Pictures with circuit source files
-*-

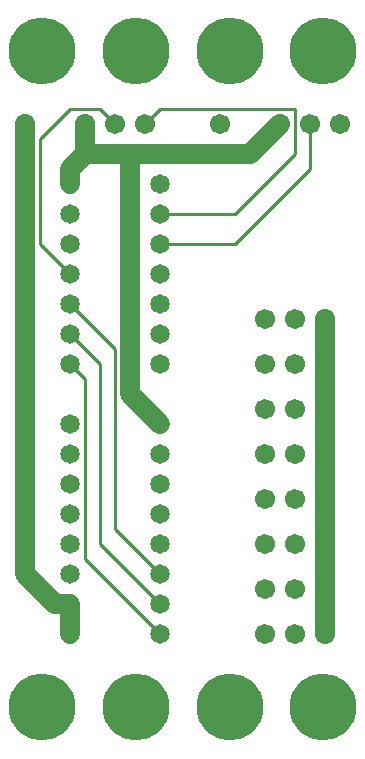
<source format=gtl>
%MOIN*%
%FSLAX25Y25*%
G04 D10 used for Character Trace; *
G04     Circle (OD=.01000) (No hole)*
G04 D11 used for Power Trace; *
G04     Circle (OD=.06700) (No hole)*
G04 D12 used for Signal Trace; *
G04     Circle (OD=.01100) (No hole)*
G04 D13 used for Via; *
G04     Circle (OD=.05800) (Round. Hole ID=.02800)*
G04 D14 used for Component hole; *
G04     Circle (OD=.06500) (Round. Hole ID=.03500)*
G04 D15 used for Component hole; *
G04     Circle (OD=.06700) (Round. Hole ID=.04300)*
G04 D16 used for Component hole; *
G04     Circle (OD=.08100) (Round. Hole ID=.05100)*
G04 D17 used for Component hole; *
G04     Circle (OD=.08900) (Round. Hole ID=.05900)*
G04 D18 used for Component hole; *
G04     Circle (OD=.11300) (Round. Hole ID=.08300)*
G04 D19 used for Component hole; *
G04     Circle (OD=.16000) (Round. Hole ID=.13000)*
G04 D20 used for Component hole; *
G04     Circle (OD=.18300) (Round. Hole ID=.15300)*
G04 D21 used for Component hole; *
G04     Circle (OD=.22291) (Round. Hole ID=.19291)*
%ADD10C,.01000*%
%ADD11C,.06700*%
%ADD12C,.01100*%
%ADD13C,.05800*%
%ADD14C,.06500*%
%ADD15C,.06700*%
%ADD16C,.08100*%
%ADD17C,.08900*%
%ADD18C,.11300*%
%ADD19C,.16000*%
%ADD20C,.18300*%
%ADD21C,.22291*%
%IPPOS*%
%LPD*%
G90*X0Y0D02*D21*X15625Y15625D03*D14*              
X25000Y40000D03*D11*Y50000D01*D14*D03*D11*        
X20000D01*X10000Y60000D01*Y210000D01*D15*D03*D12* 
X15000Y170000D02*Y205000D01*X25000Y160000D02*     
X15000Y170000D01*D14*X25000Y160000D03*Y170000D03* 
Y150000D03*D12*X40000Y135000D01*Y75000D01*        
X55000Y60000D01*D14*D03*Y70000D03*Y50000D03*D12*  
X35000Y70000D01*Y130000D01*X25000Y140000D01*D14*  
D03*Y130000D03*D12*X30000Y125000D01*Y65000D01*    
X55000Y40000D01*D14*D03*D21*X78125Y15625D03*      
X46875D03*D14*X25000Y70000D03*Y60000D03*D15*      
X90000Y40000D03*Y55000D03*Y70000D03*D14*          
X55000Y80000D03*X25000D03*D15*X100000Y85000D03*   
X90000D03*X100000Y40000D03*Y55000D03*Y70000D03*   
D14*X55000Y90000D03*X25000D03*D21*                
X109375Y15625D03*D15*X110000Y40000D03*D11*        
Y55000D01*D15*D03*D11*Y70000D01*D15*D03*D11*      
Y85000D01*D15*D03*D11*Y100000D01*D15*D03*D11*     
Y115000D01*D15*D03*D11*Y130000D01*D15*D03*D11*    
Y145000D01*D15*D03*X100000D03*Y130000D03*         
X90000Y145000D03*Y130000D03*D12*X55000Y170000D02* 
X80000D01*D14*X55000D03*Y180000D03*D12*X80000D01* 
X100000Y200000D01*Y215000D01*X55000D01*           
X50000Y210000D01*D15*D03*D11*X45000Y120000D02*    
Y200000D01*X55000Y110000D02*X45000Y120000D01*D14* 
X55000Y110000D03*Y100000D03*Y130000D03*Y140000D03*
X25000Y110000D03*Y100000D03*D15*X90000D03*        
Y115000D03*D14*X55000Y150000D03*D15*              
X100000Y100000D03*Y115000D03*D14*X55000Y160000D03*
D12*X80000Y170000D02*X105000Y195000D01*Y210000D01*
D15*D03*X115000D03*X95000D03*D11*X85000Y200000D01*
X45000D01*X30000D01*X25000Y195000D01*Y190000D01*  
D14*D03*D11*X30000Y200000D02*Y210000D01*D15*D03*  
D12*X40000D02*X35000Y215000D01*D15*               
X40000Y210000D03*D12*X25000Y215000D02*X35000D01*  
X15000Y205000D02*X25000Y215000D01*D14*Y180000D03* 
D21*X46875Y234375D03*X15625D03*D14*               
X55000Y190000D03*D15*X75000Y210000D03*D21*        
X78125Y234375D03*X109375D03*M02*                  

</source>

-*-

Exercise directions: When the line with "(Round. Hole ID=.13000)*" is reached in the data above, begin copying, and stop after the line with "G90*X0Y0D02*D21*X15625Y15625D03*D14*"; copy each line exactly, both ends included.

Output for this task:
G04     Circle (OD=.16000) (Round. Hole ID=.13000)*
G04 D20 used for Component hole; *
G04     Circle (OD=.18300) (Round. Hole ID=.15300)*
G04 D21 used for Component hole; *
G04     Circle (OD=.22291) (Round. Hole ID=.19291)*
%ADD10C,.01000*%
%ADD11C,.06700*%
%ADD12C,.01100*%
%ADD13C,.05800*%
%ADD14C,.06500*%
%ADD15C,.06700*%
%ADD16C,.08100*%
%ADD17C,.08900*%
%ADD18C,.11300*%
%ADD19C,.16000*%
%ADD20C,.18300*%
%ADD21C,.22291*%
%IPPOS*%
%LPD*%
G90*X0Y0D02*D21*X15625Y15625D03*D14*              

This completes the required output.